Itsy-Bitsy Ginormous Spiders

There’s an old Bert I. Gordon flick of dubious artistic and considerable entertainment value called Earth vs. The Spider. Its entertainment value comes mainly in its awfulness, though now there’s a new reason it must be seen: It was clearly the inspiration for Eight Legged Freaks. Someone’s been staying up late watching Mystery Science Theater 3000.

The dusty Western town. The mysterious deaths. The creepy caves filled with unbreatheable air. The horny teenagers. The know-it-all science geek. The goofball sheriff’s deputy. The phone lines that go down. And the giant spider responsible for it all. Well, except for the teenagers, who are horny on their own. Oh, and, um, the geek and the goofball. They’ve got no one to blame, either.
Anyway, they’re all here in Freaks, just as they were in Spider, all the cornball small-town characters, all the enormous hairy spider legs, all the screaming and running in circles before suffering a horrible death. Things are a lot more realistically, well, spidery in Freaks, of course — whereas Gordon, with his $3 budget, merely plopped a tarantula on a postcard of cave stalactites, those Independence Day guys behind Freaks had a bit more money to work with. There are lots and lots of spiders this time out, and CGI is a tad more effective than process FX. I itched for hours afterward. I’m itchy now.

Since Gordon was working in the irony-free 1950s, Joel and the bots had to supply that necessary ingredient on MST3K. Intentional cheese is built right into Freaks, as required by GenX moviemaking code, which kinda takes some of the fun out of things. Freaks is popcorny-good, but with a lot of unpopped kernels and unfortunate gobs of Golden Topping(TM) lurking at the bottom. It’s not nearly as clever as it thinks it is. Like with the dorky little kid who invariably Knows What’s Going On and will be ignored. Sure, he gets to complain that no one will listen to him because no one ever listens to the dorky kid who Knows What’s Going On, but we already expected him to say it, so it’s not a particular revelation.

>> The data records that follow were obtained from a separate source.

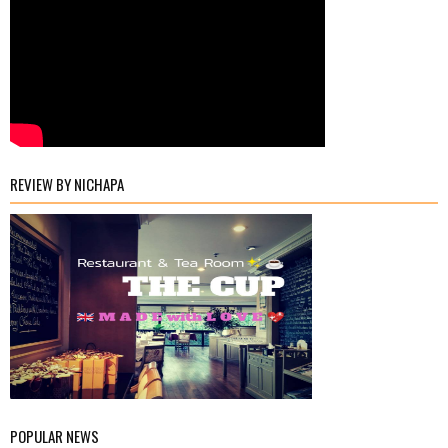
REVIEW BY NICHAPA
POPULAR NEWS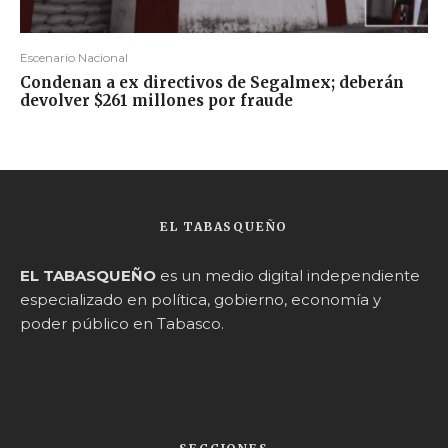
Escenario Nacional
Condenan a ex directivos de Segalmex; deberán
devolver $261 millones por fraude
EL TABASQUEÑO
EL TABASQUEÑO
es un medio digital independiente
especializado en política, gobierno, economía y
poder público en Tabasco.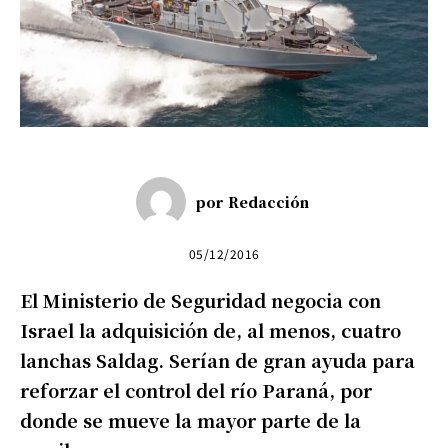
por
Redacción
05/12/2016
El Ministerio de Seguridad negocia con
Israel la adquisición de, al menos, cuatro
lanchas Saldag. Serían de gran ayuda para
reforzar el control del río Paraná, por
donde se mueve la mayor parte de la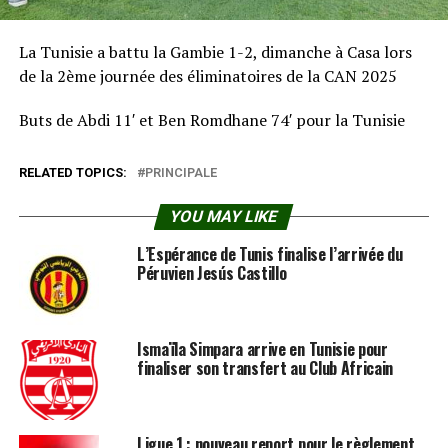
La Tunisie a battu la Gambie 1-2, dimanche à Casa lors
de la 2ème journée des éliminatoires de la CAN 2025
Buts de Abdi 11′ et Ben Romdhane 74′ pour la Tunisie
RELATED TOPICS:
PRINCIPALE
YOU MAY LIKE
L’Espérance de Tunis finalise l’arrivée du
Péruvien Jesús Castillo
Ismaïla Simpara arrive en Tunisie pour
finaliser son transfert au Club Africain
Ligue 1 : nouveau report pour le règlement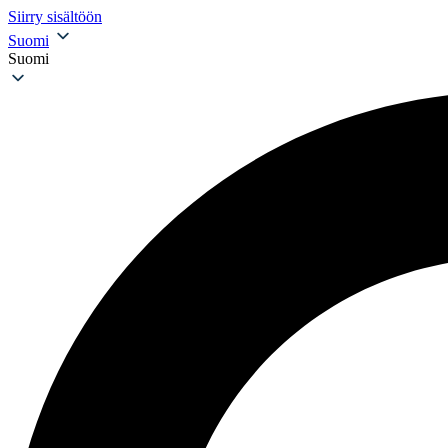
Siirry sisältöön
Suomi
Suomi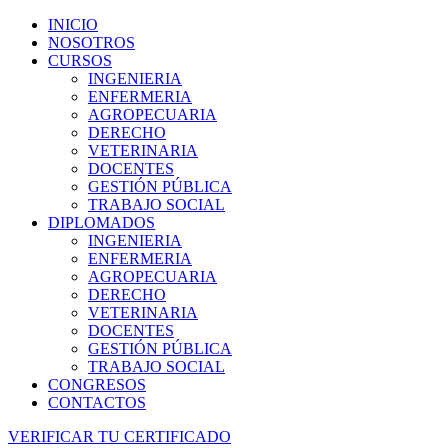
INICIO
NOSOTROS
CURSOS
INGENIERIA
ENFERMERIA
AGROPECUARIA
DERECHO
VETERINARIA
DOCENTES
GESTIÓN PÚBLICA
TRABAJO SOCIAL
DIPLOMADOS
INGENIERIA
ENFERMERIA
AGROPECUARIA
DERECHO
VETERINARIA
DOCENTES
GESTIÓN PÚBLICA
TRABAJO SOCIAL
CONGRESOS
CONTACTOS
VERIFICAR TU CERTIFICADO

Also, David Arquette (3000 Miles to Graceland) is in this, which is always unfortunate. The spiders have more charisma than he does, and are better actors, too.

Then again, the sheriff this time out is a girl (Kari Wuhrer) who can handle a shotgun and is a lot tougher than Arquette’s woosy doofus. Because of this, she has a boy’s name: Sam.

But then there’s Doug E. Doug, who plays a pirate-radio conspiracy nut who thinks the spiders are from Mars or another dimension or something. Insert anal-probing joke here.

Then again again, a shopping mall blows up here, which may be a sneaky message, like “Shopping malls need to be blown up.” It’s not quite as Important as “Communism causes giant insects to run amuck,” as was probably the point of at least one of those giant-insect movies of the 50s, but we have to take our messages where we find them.

So on the whole, Eight Legged Freaks is better than last year’s Evolution. The two are practically the same movie, down to the abandoned Arizona mines, the cute pets serving as snacks for the monsters, the anal probing, and the star named David. If only it was Duchovny in this one, I’d have liked it even more.